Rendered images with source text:
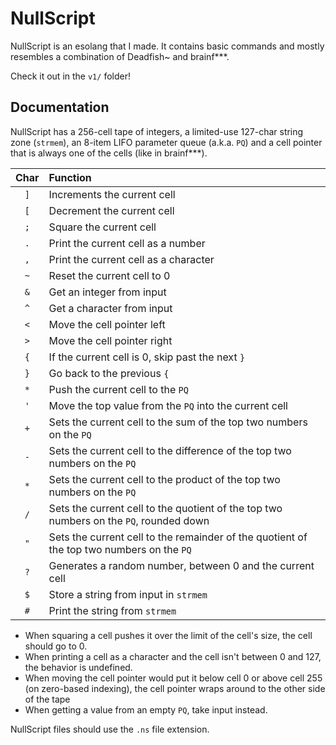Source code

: # NullScript

NullScript is an esolang that I made. It contains basic commands and mostly resembles a combination of Deadfish~ and brainf***.

Check it out in the `v1/` folder!

## Documentation

NullScript has a 256-cell tape of integers, a limited-use 127-char string zone (`strmem`), an 8-item LIFO parameter queue (a.k.a. `PQ`) and a cell pointer that is always one of the cells (like in brainf***).

|Char|Function|
|:---:|:---|
|`]`|Increments the current cell|
|`[`|Decrement the current cell|
|`;`|Square the current cell|
|`.`|Print the current cell as a number|
|`,`|Print the current cell as a character|
|`~`|Reset the current cell to 0|
|`&`|Get an integer from input|
|`^`|Get a character from input|
|`<`|Move the cell pointer left|
|`>`|Move the cell pointer right|
|`{`|If the current cell is 0, skip past the next `}`|
|`}`|Go back to the previous `{`|
|`*`|Push the current cell to the `PQ`|
|`'`|Move the top value from the `PQ` into the current cell|
|`+`|Sets the current cell to the sum of the top two numbers on the `PQ`|
|`-`|Sets the current cell to the difference of the top two numbers on the `PQ`|
|`*`|Sets the current cell to the product of the top two numbers on the `PQ`|
|`/`|Sets the current cell to the quotient of the top two numbers on the `PQ`, rounded down|
|`"`|Sets the current cell to the remainder of the quotient of the top two numbers on the `PQ`|
|`?`|Generates a random number, between 0 and the current cell|
|`$`|Store a string from input in `strmem`|
|`#`|Print the string from `strmem`|

* When squaring a cell pushes it over the limit of the cell's size, the cell should go to 0.
* When printing a cell as a character and the cell isn't between 0 and 127, the behavior is undefined.
* When moving the cell pointer would put it below cell 0 or above cell 255 (on zero-based indexing), the cell pointer wraps around to the other side of the tape
* When getting a value from an empty `PQ`, take input instead.

NullScript files should use the `.ns` file extension.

EXERCISE PROMPT:
Go through the entries above and report every line in which the word "tape" appears.

OUTPUT OF THE EXERCISE:
NullScript has a 256-cell tape of integers, a limited-use 127-char string zone (`strmem`), an 8-item LIFO parameter queue (a.k.a. `PQ`) and a cell pointer that is always one of the cells (like in brainf***).
* When moving the cell pointer would put it below cell 0 or above cell 255 (on zero-based indexing), the cell pointer wraps around to the other side of the tape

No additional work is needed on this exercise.